- Issuance of such notes slid 28% to five-year low in 2015
- Malaysia's No. 1 power company last sold dollar debt in 1996
Malaysia’s biggest electricity company plans to breathe some life into the global Islamic bond market with a $3 billion issuance program after offerings slumped to a five-year low in 2015.
Tenaga Nasional Bhd. is asking bankers to submit pitches for the planned sale, according to people familiar with the matter, and proceeds will be used to fund overseas investments including the purchase of a 30 percent stake in Turkish power firm Gama Enerji A.S. for $243 million. Offerings of global sukuk fell 28 percent to $34.8 billion last year, data compiled by Bloomberg show.
The power company’s issuance will be Malaysia’s first since the Federal Reserve raised interest rates in December. Tenaga last issued dollar-denominated debt in 1996, selling 100-year conventional notes. The ringgit sank 19 percent versus the dollar in 2015, Asia’s worst performance, as tumbling crude oil prices, an investigation into political donations received by Prime Minister Najib Razak and troubles at debt-ridden state investment company 1Malaysia Development Bhd dented investor confidence.
“Timing is everything and Tenaga’s plan is telling people the ringgit won’t depreciate too much from here and that it will stand to benefit from the debt sale,” said James Lau, a Kuala Lumpur-based investment director at Pheim Asset Management Asia Bhd. overseeing $300 million. “1MDB’s problem is more of a governance issue, which shouldn’t affect Tenaga’s financials or borrowing costs.”

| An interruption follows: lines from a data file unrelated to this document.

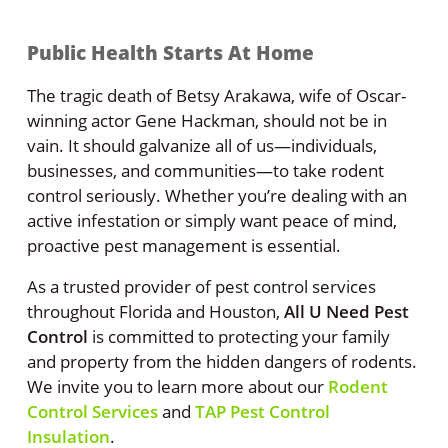
Public Health Starts At Home
The tragic death of Betsy Arakawa, wife of Oscar-
winning actor Gene Hackman, should not be in
vain. It should galvanize all of us—individuals,
businesses, and communities—to take rodent
control seriously. Whether you’re dealing with an
active infestation or simply want peace of mind,
proactive pest management is essential.
As a trusted provider of pest control services
throughout Florida and Houston,
All U Need Pest
Control
is committed to protecting your family
and property from the hidden dangers of rodents.
We invite you to learn more about our
Rodent
Control Services
and
TAP Pest Control
Insulation
.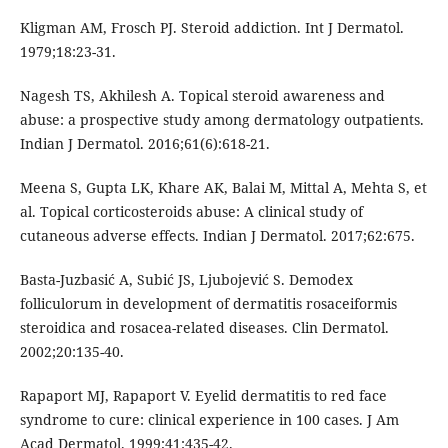
Kligman AM, Frosch PJ. Steroid addiction. Int J Dermatol.
1979;18:23-31.
Nagesh TS, Akhilesh A. Topical steroid awareness and
abuse: a prospective study among dermatology outpatients.
Indian J Dermatol. 2016;61(6):618-21.
Meena S, Gupta LK, Khare AK, Balai M, Mittal A, Mehta S, et
al. Topical corticosteroids abuse: A clinical study of
cutaneous adverse effects. Indian J Dermatol. 2017;62:675.
Basta-Juzbasić A, Subić JS, Ljubojević S. Demodex
folliculorum in development of dermatitis rosaceiformis
steroidica and rosacea-related diseases. Clin Dermatol.
2002;20:135-40.
Rapaport MJ, Rapaport V. Eyelid dermatitis to red face
syndrome to cure: clinical experience in 100 cases. J Am
Acad Dermatol. 1999;41:435-42.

Najib, who chairs 1MDB’s advisory board, said last week the company will have trimmed its debt by 40.4 billion ringgit ($9.3 billion), from 42 billion ringgit in March 2014, once it completes the ongoing disposals of its power and property assets.
Malaysia’s CIMB Group Holdings Bhd., the top sukuk arranger worldwide for seven of the last nine years, predicts a pickup in sales this year to at least $40 billion. Offerings of the global securities, which pay returns on assets to comply with Islam’s ban on interest, fell in 2015 from $48.5 billion in 2014, data compiled by Bloomberg show. Issuance was a record $50.1 billion in 2012.

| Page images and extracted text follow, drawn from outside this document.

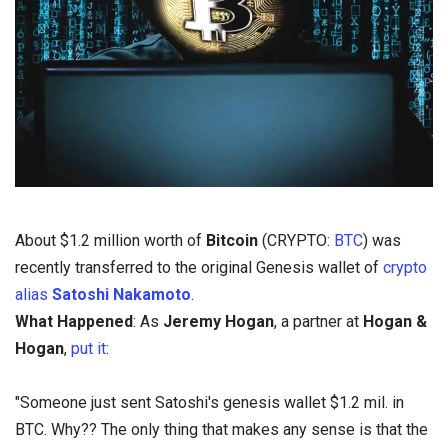
About $1.2 million worth of
Bitcoin
(CRYPTO:
BTC
) was
recently transferred to the original Genesis wallet of
crypto
alias
Satoshi Nakamoto
.
What Happened
: As
Jeremy Hogan
, a partner at
Hogan &
Hogan
,
put it
:
"Someone just sent Satoshi's genesis wallet $1.2 mil. in
BTC. Why?? The only thing that makes any sense is that the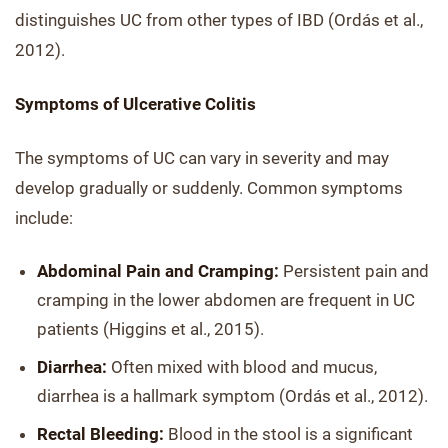
distinguishes UC from other types of IBD (Ordás et al.,
2012).
Symptoms of Ulcerative Colitis
The symptoms of UC can vary in severity and may
develop gradually or suddenly. Common symptoms
include:
Abdominal Pain and Cramping:
Persistent pain and
cramping in the lower abdomen are frequent in UC
patients (Higgins et al., 2015).
Diarrhea:
Often mixed with blood and mucus,
diarrhea is a hallmark symptom (Ordás et al., 2012).
Rectal Bleeding:
Blood in the stool is a significant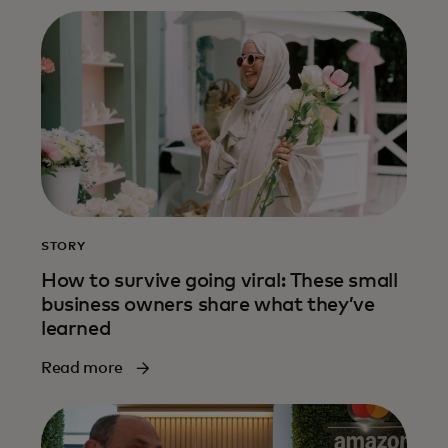
STORY
How to survive going viral: These small
business owners share what they’ve
learned
Read more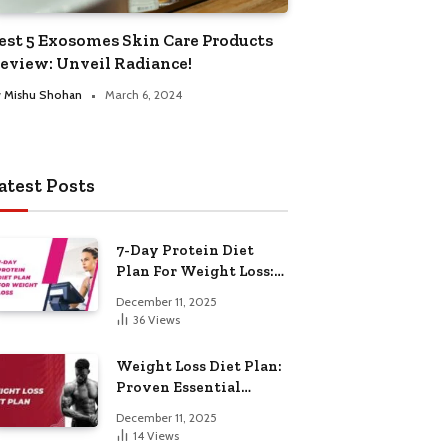
est 5 Exosomes Skin Care Products
eview: Unveil Radiance!
y
Mishu Shohan
March 6, 2024
atest Posts
7-Day Protein Diet
Plan For Weight Loss:
Proven Essential
December 11, 2025
36
Views
Weight Loss Diet Plan:
Proven Essential
Hacks
December 11, 2025
14
Views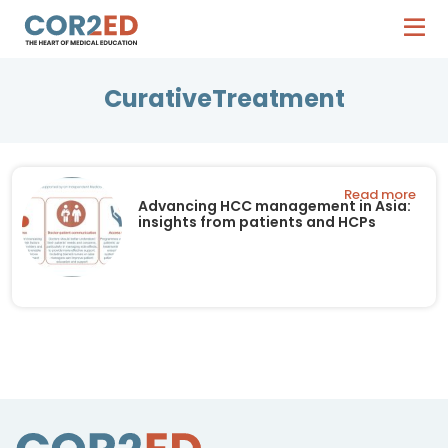
CurativeTreatment
Read more
Advancing HCC management in Asia:
insights from patients and HCPs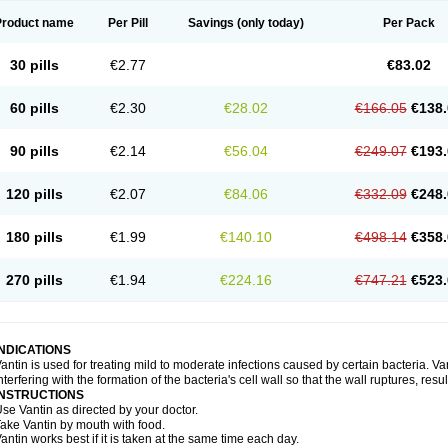
Product name
Per Pill
Savings
(only today)
Per Pack
30 pills
€2.77
€83.02
60 pills
€2.30
€28.02
€166.05
€138.
90 pills
€2.14
€56.04
€249.07
€193.
120 pills
€2.07
€84.06
€332.09
€248.
180 pills
€1.99
€140.10
€498.14
€358.
270 pills
€1.94
€224.16
€747.21
€523.
INDICATIONS
antin is used for treating mild to moderate infections caused by certain bacteria. Van
nterfering with the formation of the bacteria's cell wall so that the wall ruptures, resu
INSTRUCTIONS
se Vantin as directed by your doctor.
ake Vantin by mouth with food.
antin works best if it is taken at the same time each day.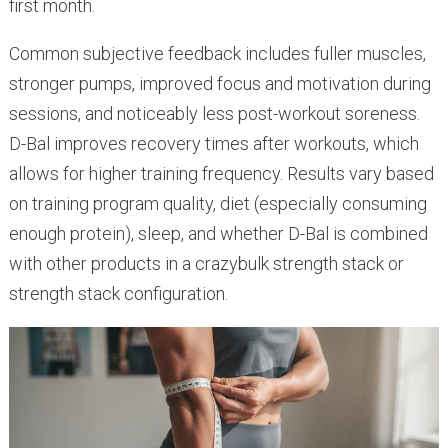
first month.
Common subjective feedback includes fuller muscles,
stronger pumps, improved focus and motivation during
sessions, and noticeably less post-workout soreness.
D-Bal improves recovery times after workouts, which
allows for higher training frequency. Results vary based
on training program quality, diet (especially consuming
enough protein), sleep, and whether D-Bal is combined
with other products in a crazybulk strength stack or
strength stack configuration.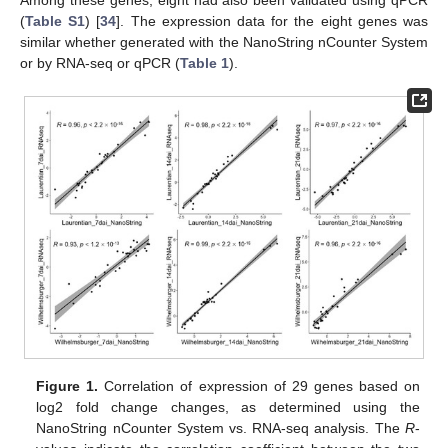
(
Table S1
) [
34
]. The expression data for the eight genes was
similar whether generated with the NanoString nCounter System
or by RNA-seq or qPCR (
Table 1
).
Figure 1.
Correlation of expression of 29 genes based on
log2 fold change changes, as determined using the
NanoString nCounter System vs. RNA-seq analysis. The
R
-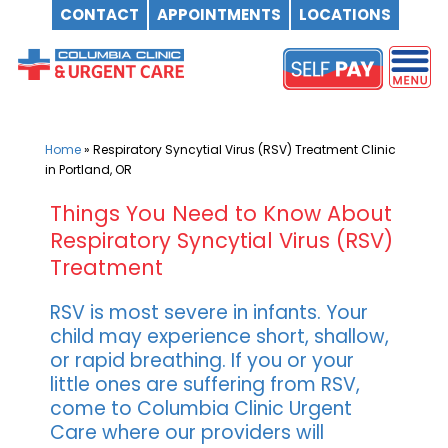
CONTACT
APPOINTMENTS
LOCATIONS
Skip
to
content
Home
»
Respiratory Syncytial Virus (RSV) Treatment Clinic
in Portland, OR
Things You Need to Know About
Respiratory Syncytial Virus (RSV)
Treatment
RSV is most severe in infants. Your
child may experience short, shallow,
or rapid breathing. If you or your
little ones are suffering from RSV,
come to Columbia Clinic Urgent
Care where our providers will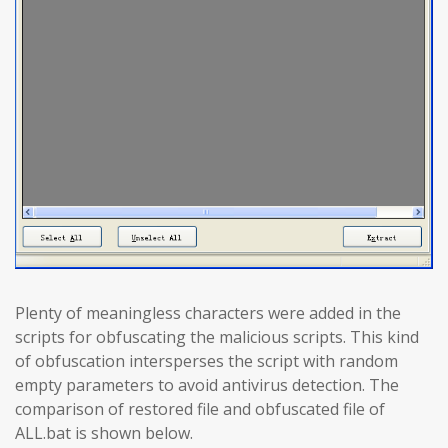
Plenty of meaningless characters were added in the
scripts for obfuscating the malicious scripts. This kind
of obfuscation intersperses the script with random
empty parameters to avoid antivirus detection. The
comparison of restored file and obfuscated file of
ALL.bat is shown below.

Bankers’ proposals for Tenaga’s program have to be submitted by the end of this week, the people familiar said, asking not to be identified because the process isn’t public. The utility’s Chief Financial Officer Fazlur Rahman Zainuddin declined to comment when contacted on his mobile phone.

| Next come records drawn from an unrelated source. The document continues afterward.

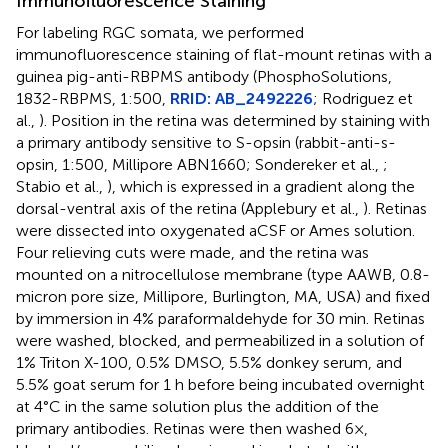
Immunofluorescence Staining
For labeling RGC somata, we performed
immunofluorescence staining of flat-mount retinas with a
guinea pig-anti-RBPMS antibody (PhosphoSolutions,
1832-RBPMS, 1:500,
RRID: AB_2492226
; Rodriguez et
al.,
). Position in the retina was determined by staining with
a primary antibody sensitive to S-opsin (rabbit-anti-s-
opsin, 1:500, Millipore ABN1660; Sondereker et al.,
;
Stabio et al.,
), which is expressed in a gradient along the
dorsal-ventral axis of the retina (Applebury et al.,
). Retinas
were dissected into oxygenated aCSF or Ames solution.
Four relieving cuts were made, and the retina was
mounted on a nitrocellulose membrane (type AAWB, 0.8-
micron pore size, Millipore, Burlington, MA, USA) and fixed
by immersion in 4% paraformaldehyde for 30 min. Retinas
were washed, blocked, and permeabilized in a solution of
1% Triton X-100, 0.5% DMSO, 5.5% donkey serum, and
5.5% goat serum for 1 h before being incubated overnight
at 4°C in the same solution plus the addition of the
primary antibodies. Retinas were then washed 6×,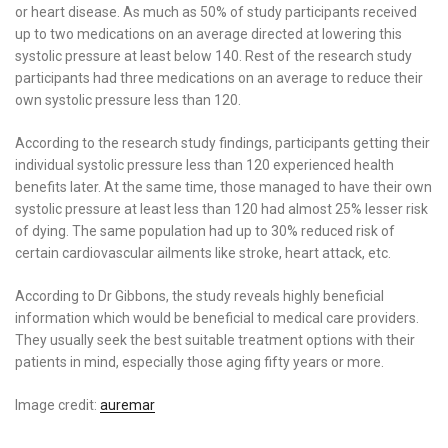
or heart disease. As much as 50% of study participants received
up to two medications on an average directed at lowering this
systolic pressure at least below 140. Rest of the research study
participants had three medications on an average to reduce their
own systolic pressure less than 120.
According to the research study findings, participants getting their
individual systolic pressure less than 120 experienced health
benefits later. At the same time, those managed to have their own
systolic pressure at least less than 120 had almost 25% lesser risk
of dying. The same population had up to 30% reduced risk of
certain cardiovascular ailments like stroke, heart attack, etc.
According to Dr Gibbons, the study reveals highly beneficial
information which would be beneficial to medical care providers.
They usually seek the best suitable treatment options with their
patients in mind, especially those aging fifty years or more.
Image credit:
auremar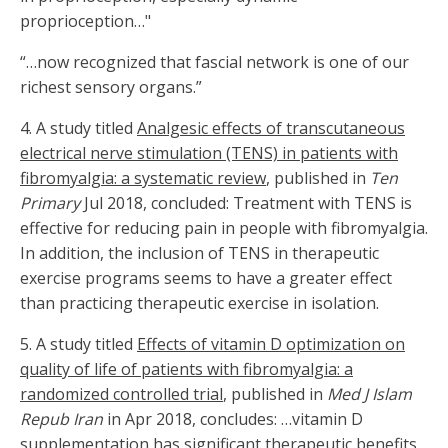
proprioception…"
“…now recognized that fascial network is one of our
richest sensory organs.”
4. A study titled
Analgesic effects of transcutaneous
electrical nerve stimulation (TENS) in patients with
fibromyalgia: a systematic review
, published in
Ten
Primary
Jul 2018, concluded: Treatment with TENS is
effective for reducing pain in people with fibromyalgia.
In addition, the inclusion of TENS in therapeutic
exercise programs seems to have a greater effect
than practicing therapeutic exercise in isolation.
5.
A study titled
Effects of vitamin D optimization on
quality of life of patients with fibromyalgia: a
randomized controlled trial
, published in
Med J Islam
Repub Iran
in Apr 2018, concludes: …vitamin D
supplementation has significant therapeutic benefits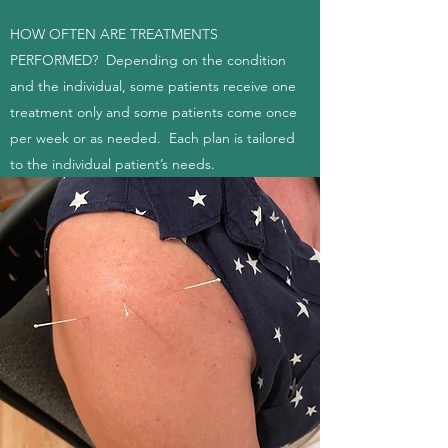
HOW OFTEN ARE TREATMENTS
PERFORMED? Depending on the condition
and the individual, some patients receive one
treatment only and some patients come once
per week or as needed. Each plan is tailored
to the individual patient’s needs.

Tenaga plans to add 5,000 megawatt of regional capacity as part of a five-year expansion, Chief Executive Officer Azman Mohd said in a Dec. 14 statement. That’s sufficient to power 12.5 million Malaysian homes.
The electricity company has a market capitalization of 74.6 billion ringgit and a total installed capacity of 10,818 MW. It sold the country’s third-biggest sukuk in November -- an 8.98 billion ringgit offering -- to part-finance the construction of a 2,000 MW coal-fired power plant.
Tenaga is rated BBB+, the third-lowest investment grade by Standard & Poor’s and Fitch Ratings. The yield on the company’s existing conventional dollar bonds due 2025 climbed 31 basis points last year to 4.39 percent and was at 4.35 percent on Tuesday, data compiled by Bloomberg show.
Were five-year notes to be included in Tenaga’s coming sukuk program, the securities would be “considered attractive” at a yield of 160 basis points above similar-maturity U.S. Treasuries, according to Maybank Islamic Asset Management Sdn. The yield on U.S. government debt of that maturity jumped 40 basis points to 1.76 percent in the fourth quarter. It was at 1.74 percent on Tuesday.
“The sooner the better for Tenaga to tap the dollar sukuk market as we expect borrowing costs to rise,” said Syhiful Zamri Abdul Azid, chief investment officer at Maybank Islamic Asset Management, who helps oversee 17 billion ringgit in Kuala Lumpur. “We are always on the lookout for primaries and if the price is right at the point of issue, we are most likely to participate.”